Understanding Gradient Descent Optimization for Neural Network Training
Gradient Descent Algorithm
The gradient descent method is a fundamental optimization technique used to minimize objective functions. It operates with three core components:
Components:
- Objective function
f(x): The funcsion we want to minimize - Gradient function
g(x): The derivative of the objective function - Learning rate
η: A fixed step size controlling descent speed
Algorithm:
import numpy as np
import matplotlib.pyplot as plt
def gradient_descent(initial_x, learning_rate, gradient_fn, max_iterations=20, tolerance=1e-6):
"""
Iteratively update variable x in the opposite direction of the gradient.
"""
current_x = initial_x
for iteration in range(max_iterations):
gradient_value = gradient_fn(current_x)
current_x = current_x - learning_rate * gradient_value
print(f'Iteration {iteration}: gradient={gradient_value:.6f}, x={current_x:.6f}')

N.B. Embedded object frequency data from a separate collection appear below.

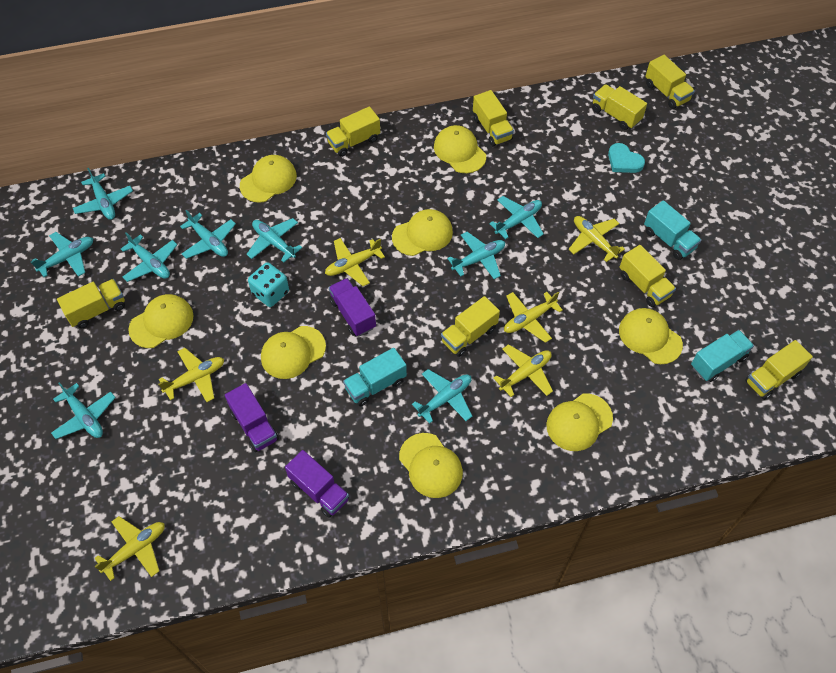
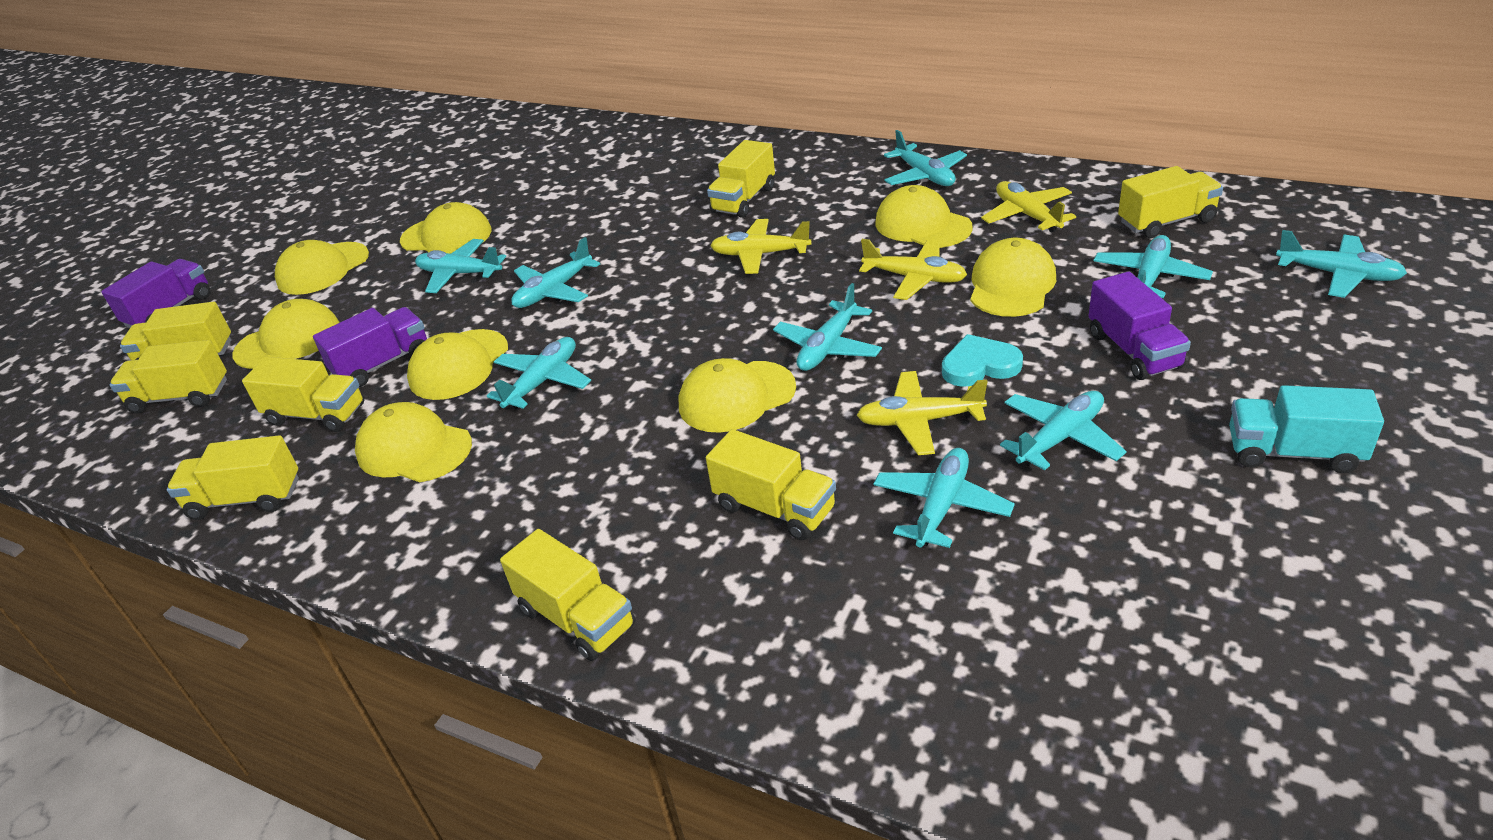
turquoise dice: 1 -> 0
turquoise truck: 3 -> 1
yellow plane: 6 -> 4

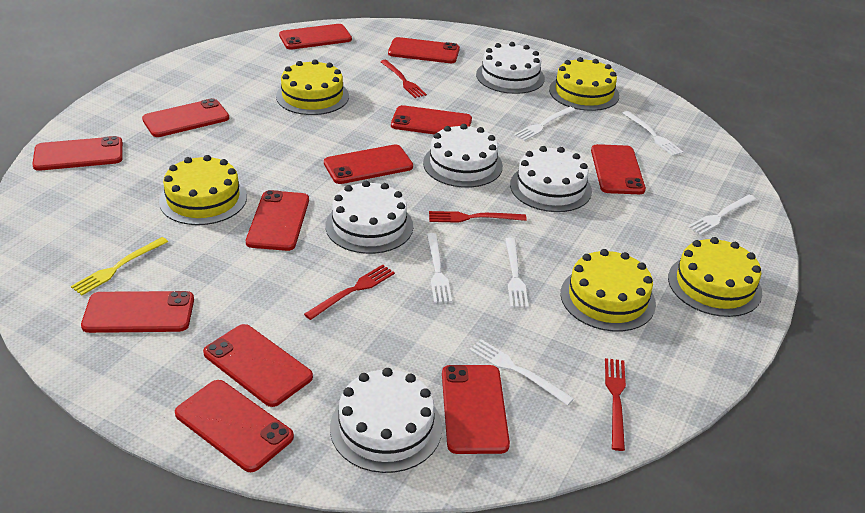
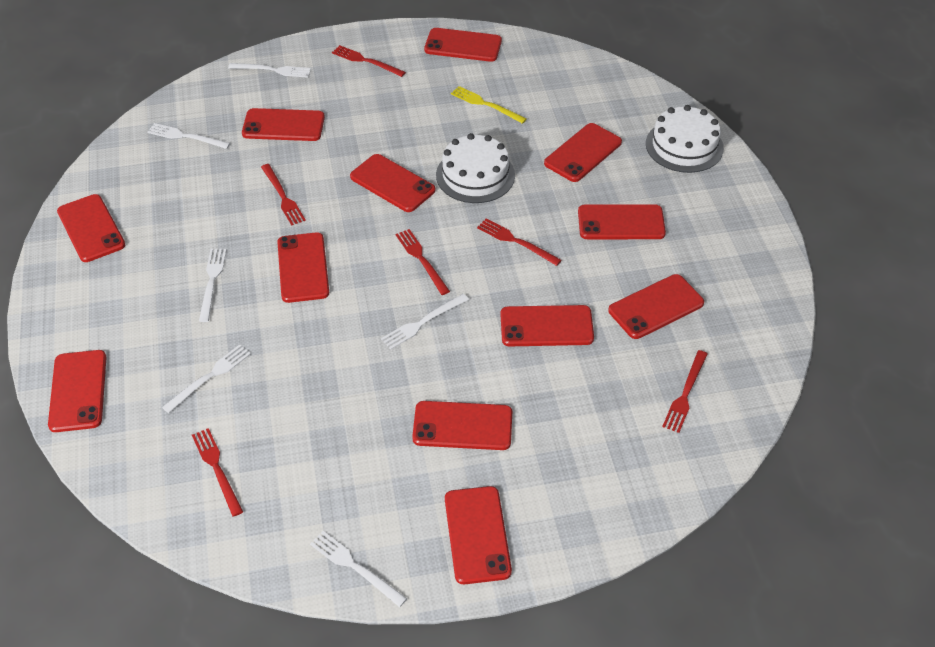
red fork: 4 -> 6
white cake: 5 -> 2
yellow cake: 5 -> 0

if abs(gradient_value) < tolerance:
break
return current_x
# Define the quadratic function: f(x) = x² - 2x + 1
def objective(x):
return x**2 - 2*x + 1
# Gradient of the function: g(x) = 2x - 2
def gradient(x):
return 2*x - 2
# Visualization
x_range = np.linspace(-5, 7, 100)
y_values = objective(x_range)
plt.plot(x_range, y_values)
plt.xlabel('x')
plt.ylabel('f(x)')
plt.title('Quadratic Function Optimization')
plt.show()
# Execute optimization starting from x=5
optimal_x = gradient_descent(initial_x=5.0, learning_rate=0.1, gradient_fn=gradient)
print(f'\nConverged to x = {optimal_x}')
Output:
Iteration 0: gradient=8.000000, x=4.200000
Iteration 1: gradient=6.400000, x=3.560000
Iteration 2: gradient=5.120000, x=3.048000
Iteration 3: gradient=4.096000, x=2.638400
Iteration 4: gradient=3.276800, x=2.310720
Iteration 5: gradient=2.621440, x=2.048576
Iteration 6: gradient=2.097152, x=1.838861
Iteration 7: gradient=1.677722, x=1.671089
Iteration 8: gradient=1.342177, x=1.536871
Iteration 9: gradient=1.073742, x=1.429497
Iteration 10: gradient=0.858993, x=1.343597
Iteration 11: gradient=0.687195, x=1.274878
Iteration 12: gradient=0.549756, x=1.219902
Iteration 13: gradient=0.439805, x=1.175922
Iteration 14: gradient=0.351844, x=1.140737
Iteration 15: gradient=0.281475, x=1.112590
Iteration 16: gradient=0.225180, x=1.090072
Iteration 17: gradient=0.180144, x=1.072058
Iteration 18: gradient=0.144115, x=1.057646
Iteration 19: gradient=0.115292, x=1.046117
Converged to x = 1.046117
Interpretation:
The parabola f(x) = x² - 2x + 1 has its minimum at x = 1. Starting from x₀ = 5, the algorithm progressively reduces the gradient magnitude with each iteration. By epoch 19, the solution approaches the optimal value, demonstrating how gradient descent systematically navigates toward the minimum by taking steps proportional to the negative gradient.